• **What the task requires**
Could you rewrite the rows below as a JSON list of strings, one string per line, with blank lines and the picture lines left out?

• **Supplied entries**
┏━━
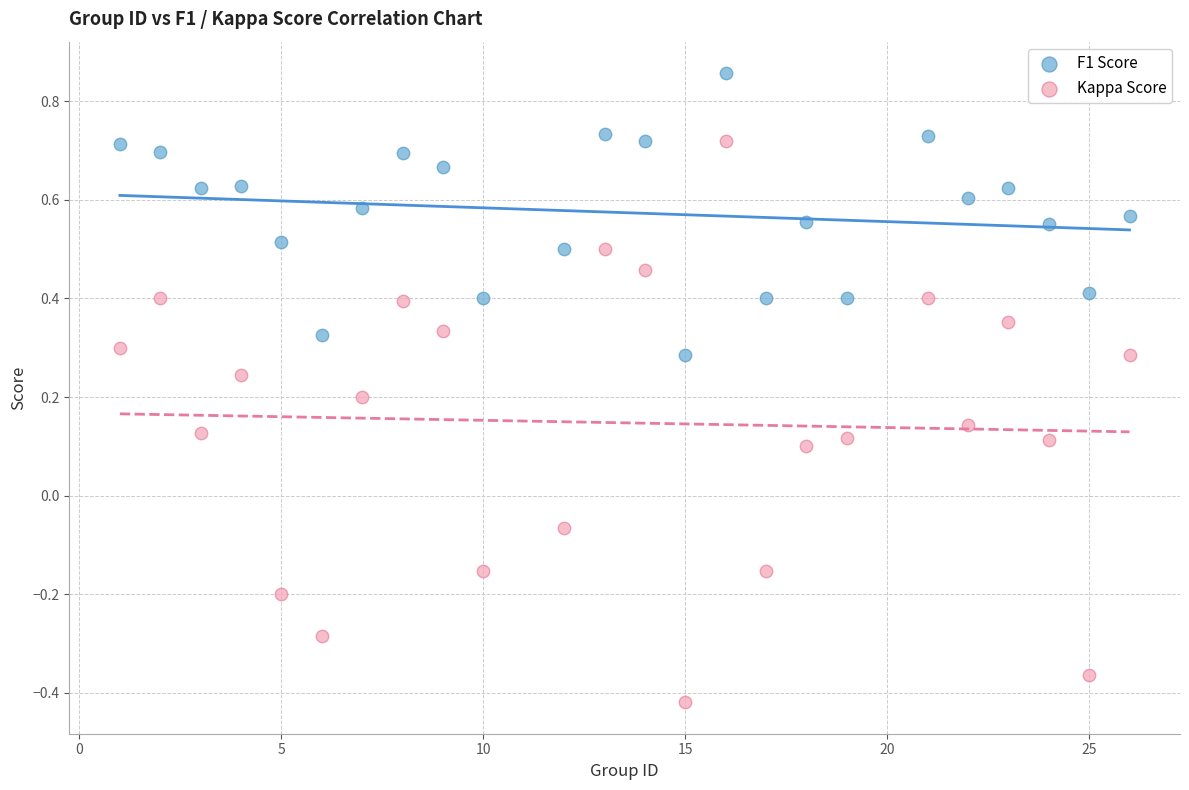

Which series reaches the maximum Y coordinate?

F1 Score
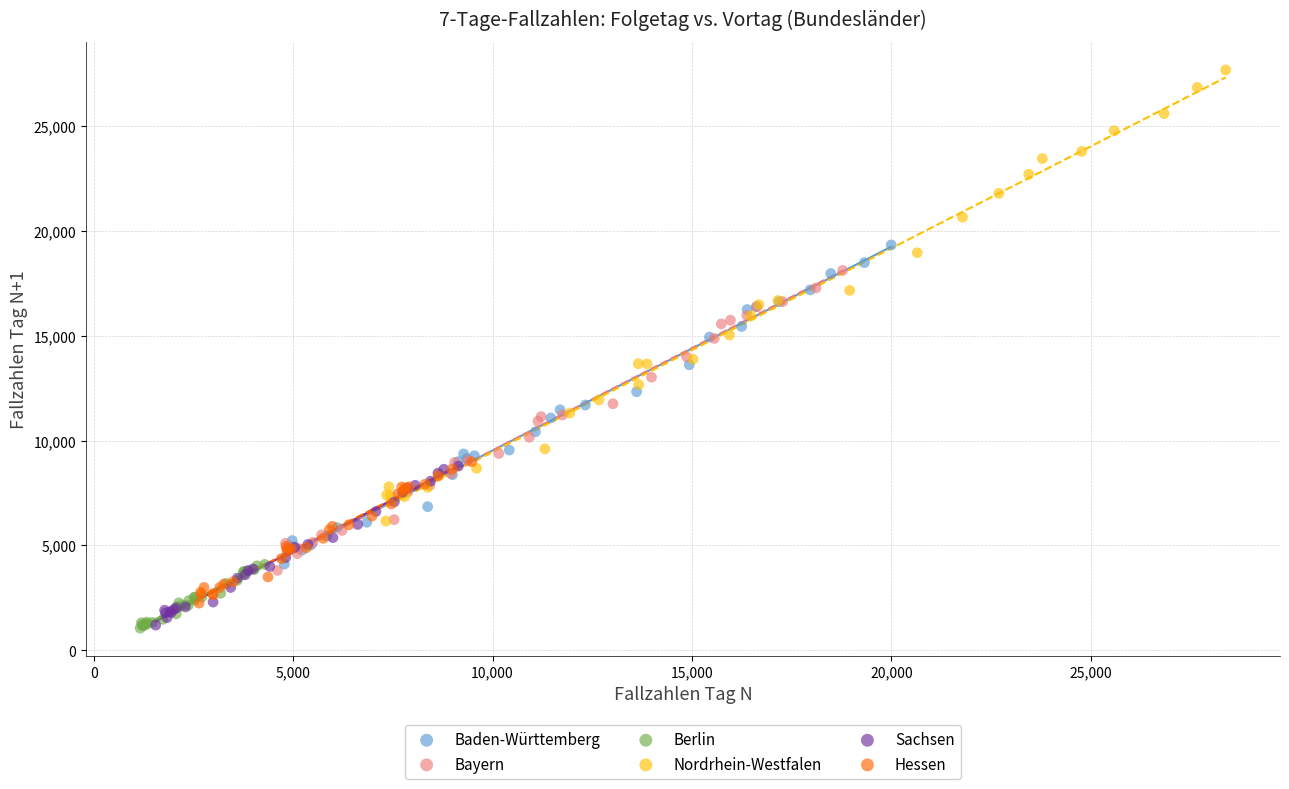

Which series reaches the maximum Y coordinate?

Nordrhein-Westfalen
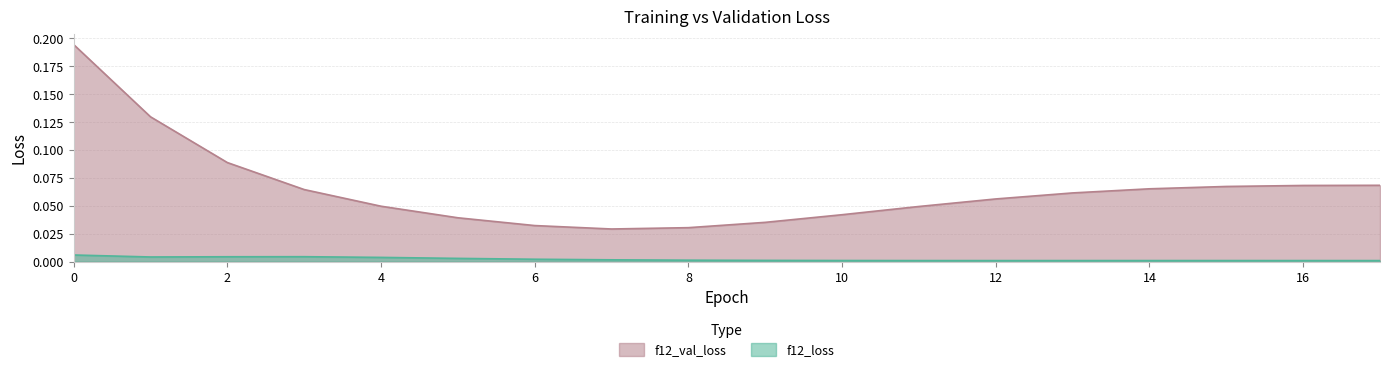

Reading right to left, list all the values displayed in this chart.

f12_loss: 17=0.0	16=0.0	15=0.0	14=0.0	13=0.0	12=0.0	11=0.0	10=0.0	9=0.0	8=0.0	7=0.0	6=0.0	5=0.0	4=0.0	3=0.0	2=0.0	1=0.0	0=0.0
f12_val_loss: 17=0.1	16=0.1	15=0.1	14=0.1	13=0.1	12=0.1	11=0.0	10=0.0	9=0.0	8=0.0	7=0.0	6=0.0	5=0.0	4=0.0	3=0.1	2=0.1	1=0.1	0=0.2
┗━━
• **Expected output**
[
  "Which series reaches the maximum Y coordinate?",
  "F1 Score",
  "Which series reaches the maximum Y coordinate?",
  "Nordrhein-Westfalen",
  "Reading right to left, list all the values displayed in this chart.",
  "f12_loss: 17=0.0\t16=0.0\t15=0.0\t14=0.0\t13=0.0\t12=0.0\t11=0.0\t10=0.0\t9=0.0\t8=0.0\t7=0.0\t6=0.0\t5=0.0\t4=0.0\t3=0.0\t2=0.0\t1=0.0\t0=0.0",
  "f12_val_loss: 17=0.1\t16=0.1\t15=0.1\t14=0.1\t13=0.1\t12=0.1\t11=0.0\t10=0.0\t9=0.0\t8=0.0\t7=0.0\t6=0.0\t5=0.0\t4=0.0\t3=0.1\t2=0.1\t1=0.1\t0=0.2"
]